According to the conservative Wall Street Journal, the hopes of a Republican victory are bound to be dashed by the Trump factor,

especially given the FBI’s search of the former president’s estate, where classified documents that should have been handed over to the National Archives were found. While the sloppy, uncooperative and even irresponsible behaviour of withholding highly classified documents is motivating the Democrats in their election campaign, Mr Trump is not expected to face criminal indictment for the ”mishandling of documents”. Conversely, he risks being made into ”a political martyr” by his political base. After several days of strained talks between the Justice Department and a Federal judge over whether the FBI’s statement on the necessity of the search should be published, the released version expresses only a strong concern that the documents will end up in the wrong hands, yet no crime is currently being charged against the former US president, who is currently the focus of the Commission of Inquiry’s investigation into the storming of Capitol Hill on January 6, when Trump incited his hard-line supporters to confrontation by refusing to accept the outcome of the vote and work to overturn it instead.
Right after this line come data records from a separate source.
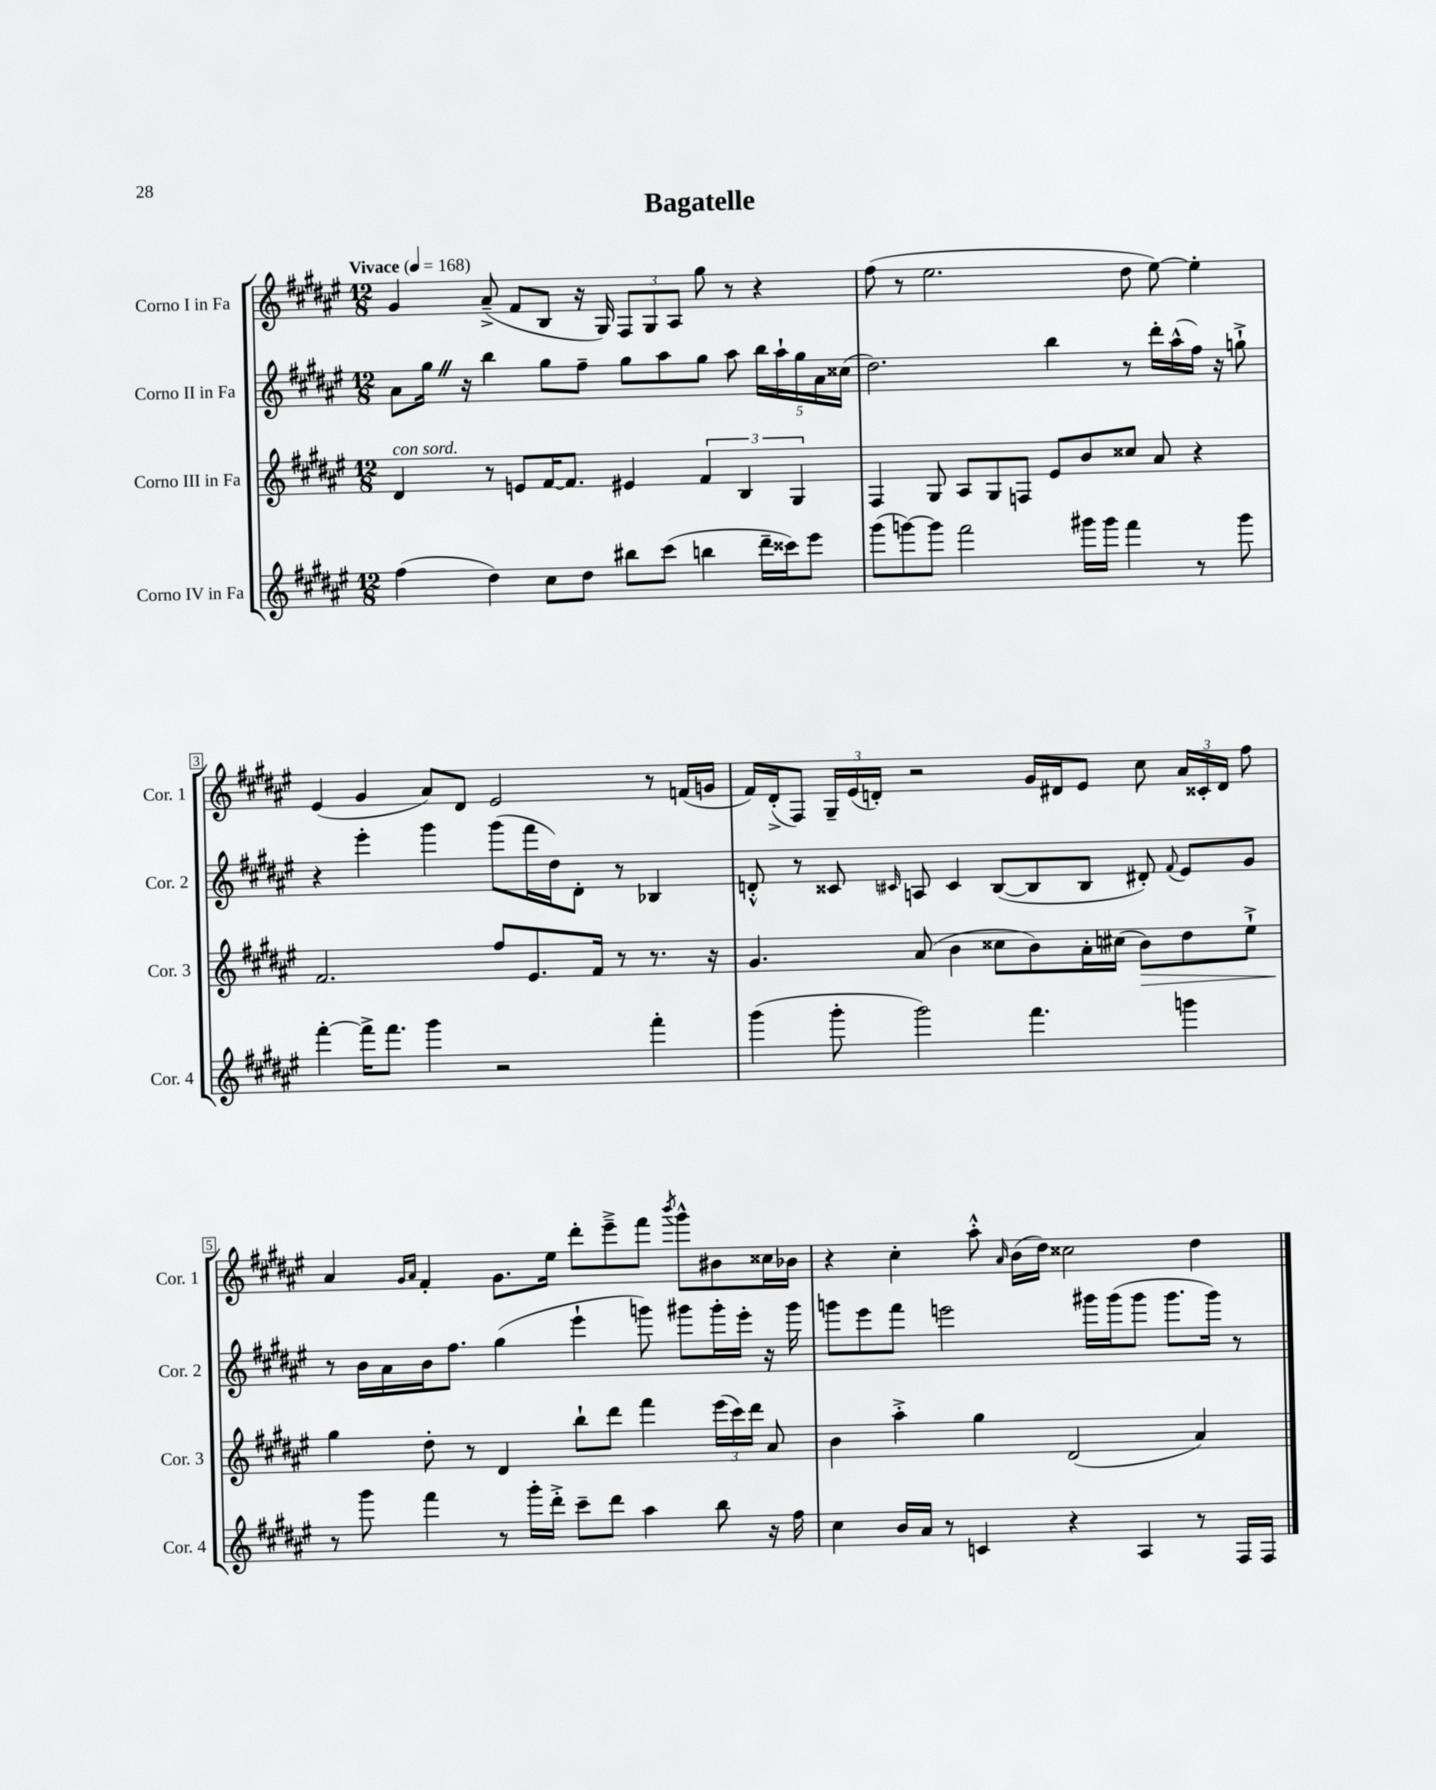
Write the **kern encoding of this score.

**kern	**kern	**kern	**kern
*staff4	*staff3	*staff2	*staff1
*clefG2	*clefG2	*clefG2	*clefG2
*k[f#c#g#d#a#e#]	*k[f#c#g#d#a#e#]	*k[f#c#g#d#a#e#]	*k[f#c#g#d#a#e#]
*M12/8	*M12/8	*M12/8	*M12/8
*MM168	*MM168	*MM168	*MM168
(4ff#	4d#	8a#	4g#
.	.	16gg#	.
.	.	16r	.
4dd#)	8r	4bb	(8a#~^
.	8e	.	8f#
8cc#	[16f#	8gg#	8B
.	8.f#]	.	.
8dd#	.	8ff#~	16r
.	.	.	16G#)
8bb#	4e#	8gg#	12F#
.	.	.	12G#
(8ccc#	.	8aa#	.
.	.	.	12A#
4bb	6f#	8gg#	8gg#
.	.	8aa#	8r
.	6B	.	.
16ddd#~	.	20bb	4r
.	.	20aa#`	.
16ccc##)	.	.	.
.	6G#	.	.
.	.	20gg#	.
8eee#	.	.	.
.	.	20a#	.
.	.	(20cc##	.
=	=	=	=
(8ggg#	4F#	2.dd#)	(8ff#
[8ggg)	.	.	8r
8ggg]	8G#	.	2.ee#
2fff#	8A#	.	.
.	8G#	.	.
.	8F	.	.
.	8e#	4bb	.
16ggg#	8b	.	.
16ggg#	.	.	.
4fff#	8cc##	8r	8dd#
.	8a#	16ddd#'	[8ee#)
.	.	(16aa#^^	.
8r	4r	16ff#)	4ee#']
.	.	16r	.
8ggg#	.	8gg`^	.
=	=	=	=
[4fff#'	2.f#	4r	(4e#
16fff#^]	.	4eee#'	4g#
8.fff#	.	.	.
4ggg#	.	4ggg#	8a#)
.	.	.	8d#
2r	8ff#	(8ggg#	2e#
.	8.e#	16fff#	.
.	.	16dd#)	.
.	.	8d#'	.
.	16f#	.	.
.	8r	8r	.
4fff#'	8.r	4B-	8r
.	.	.	(16f
.	16r	.	16g
=	=	=	=
(4ggg#	4.g#	8d'^^	16f#)
.	.	.	(16d#'^
.	.	8r	8F#)
8ggg#'	.	8c##	24G#~
.	.	.	(24e#
.	.	.	24d')
.	.	16qqc#	.
2ggg#)	(8a#	8A	2r
.	4b	4c#	.
.	8cc##	([8B	.
4.fff#	8b)	8B]	16g#
.	.	.	16d#
.	16a#'	8B	8e#
.	(16cc#	.	.
.	8b)	8d#')	8cc#
.	.	8qqf#	.
4ggg	8dd#	8e#	24a#
.	.	.	24c##'
.	.	.	24d#
.	8ee#`^	8g#	8ff#
=	=	=	=
8r	4gg#	8r	4a#
8ggg#	.	16b	.
.	.	16a#	.
.	.	.	16qqg#
.	.	.	16qqa#
4fff#	8dd#'	16b	4f#'
.	.	8.ff#	.
.	8r	.	.
8r	4d#	(4gg#	8.g#
16ggg#'	.	.	.
16ddd#'^	.	.	16ee#
8ccc#~	8bb`	4eee#`	8ddd#'
8ddd#	8ddd#	.	8eee#~^
4aa#	4fff#	8ggg)	8fff#
.	.	.	8qbbb
.	.	8ggg#	8ggg#^^
8bb	(24eee#	16ggg#'	8b#
.	24ccc#)	.	.
.	.	16eee#'	.
.	24ddd#	.	.
16r	8a#	16r	16cc##
16ff#	.	16ggg#	16b-
=	=	=	=
4cc#	4b	8ggg	4r
.	.	8eee#	.
16b	4aa#'^	8fff#	4cc#'
16a#	.	.	.
8r	.	2eee	.
4c	4gg#	.	8aa#'^^
.	.	.	16qqa#
.	.	.	(16b
.	.	.	16dd#)
4r	(2d#	.	2cc##
.	.	16ggg#	.
.	.	(16ggg#	.
4A#	.	8ggg#	.
.	.	8.ggg#	.
8r	4a#)	.	4dd#
.	.	16ggg#)	.
16F#	.	8r	.
16F#	.	.	.
==	==	==	==
*-	*-	*-	*-
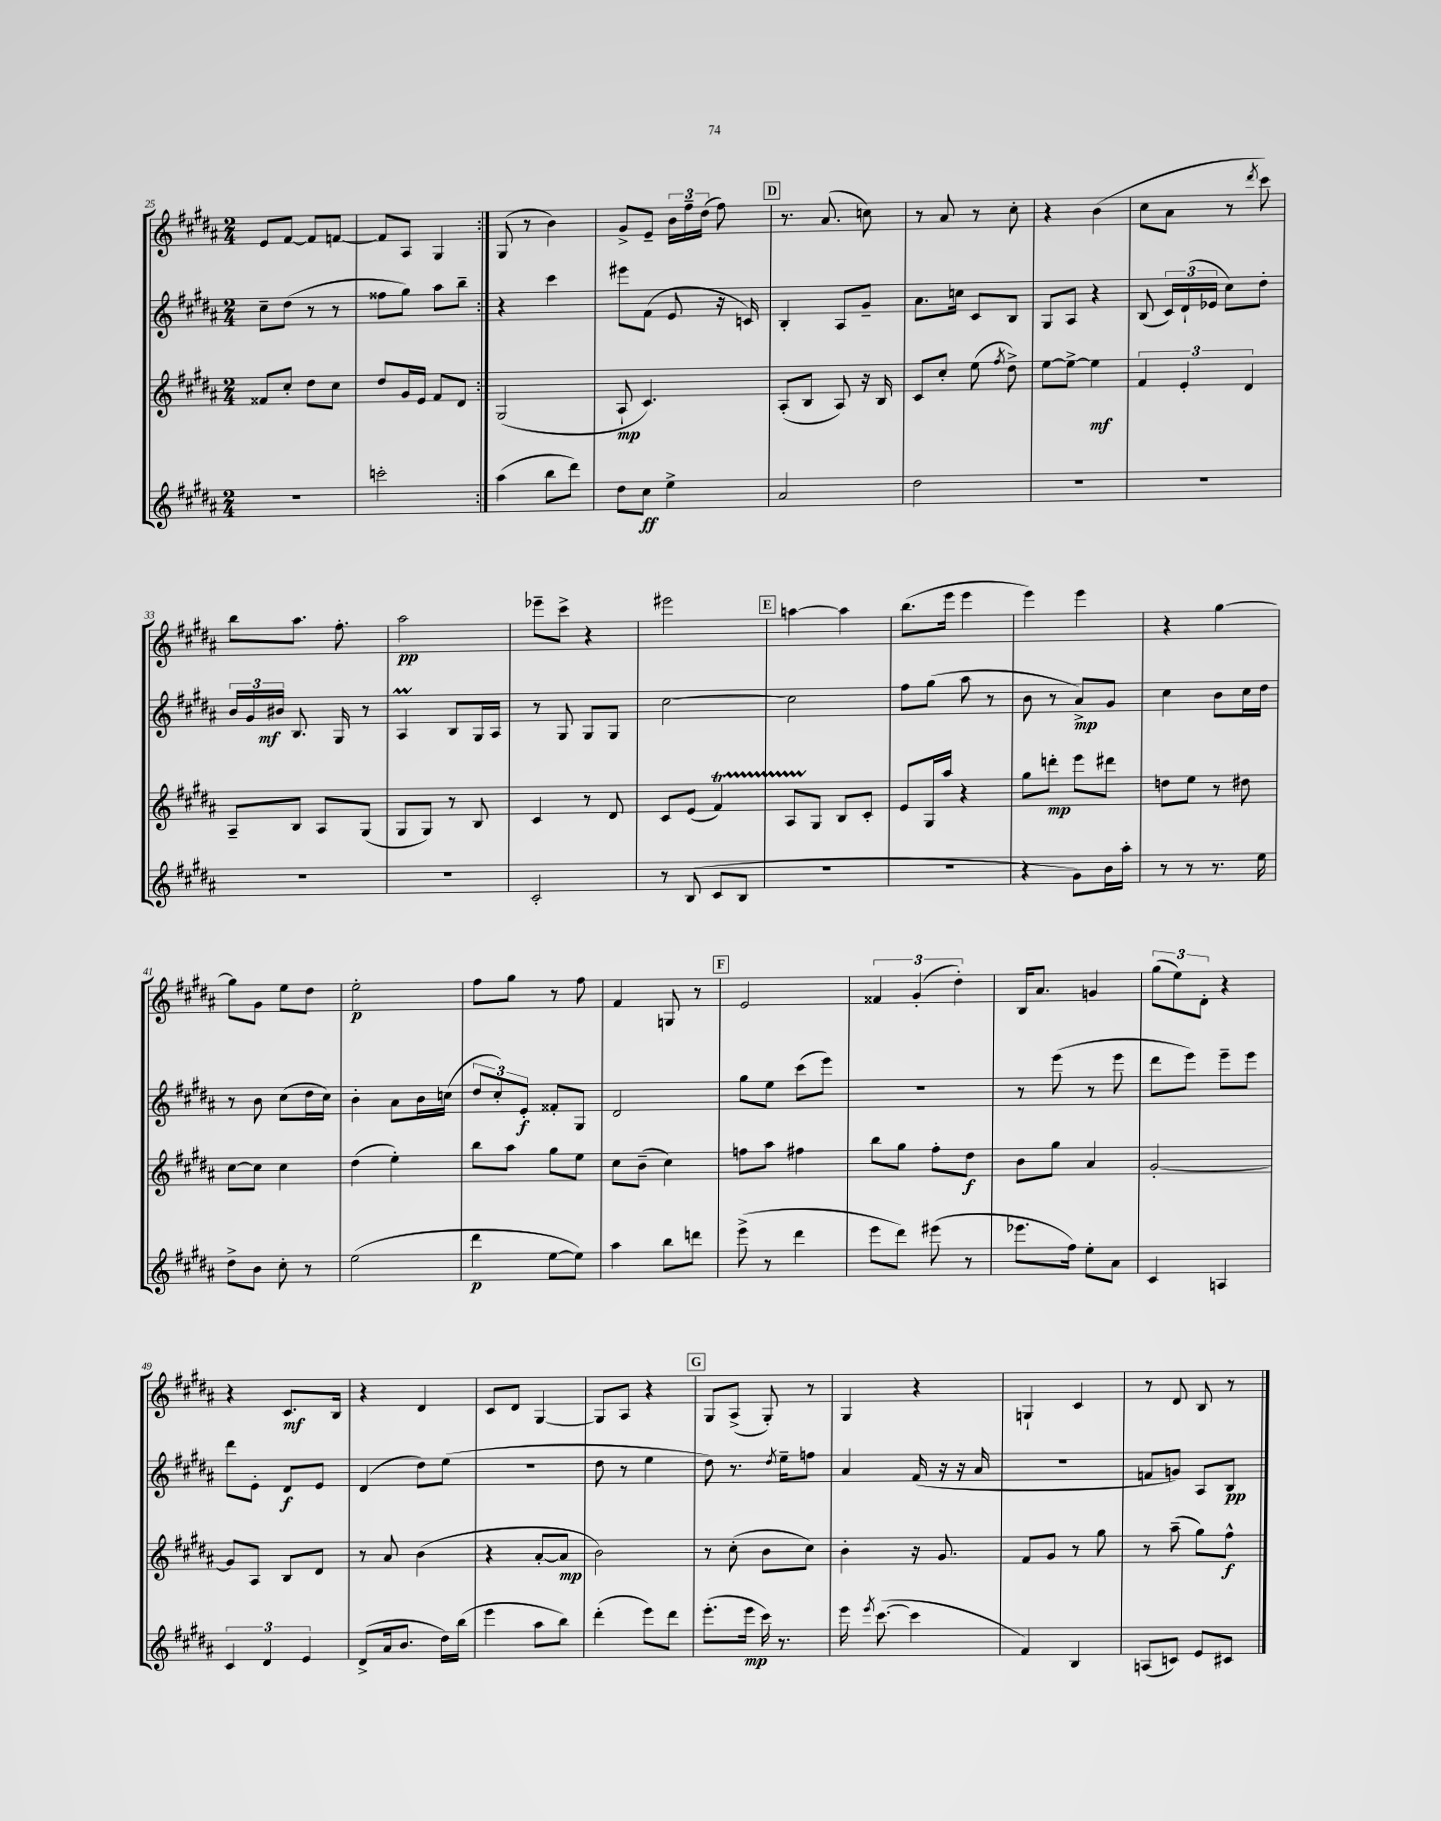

If the term ‘unique’ were to be used in these elections, it should be applied to the overwhelming presence of a defeated former president

who is still trying to conquer the political stage and overthrow the very party that brought him victory in the 2016 election.

For Tania Christina Tetlow, the first woman and layperson to be president of Fordham University, the Jesuit university in New York,

there have always been two competing instincts in American political values that are at play in the Midterm elections: individualism and communitarianism.

“Individualism drives the search for opportunity and human freedom while communitarianism defines a common good and teaches us civic virtue,” Tetlow explains in the Jesuit review “America.” While the balance of these values has served the country well in its development, Fordham’s president argues, “right now, unchecked individualism is trouncing our communitarian norms, poisoning our political discourse with unfettered selfishness that refuses to see our neighbours as one human family, deserving of respect and dignity,” while the US needs those common values to push back against growing movements of hatred and political violence that are undermining not only the Midterm elections, but also the country’s democratic foundations.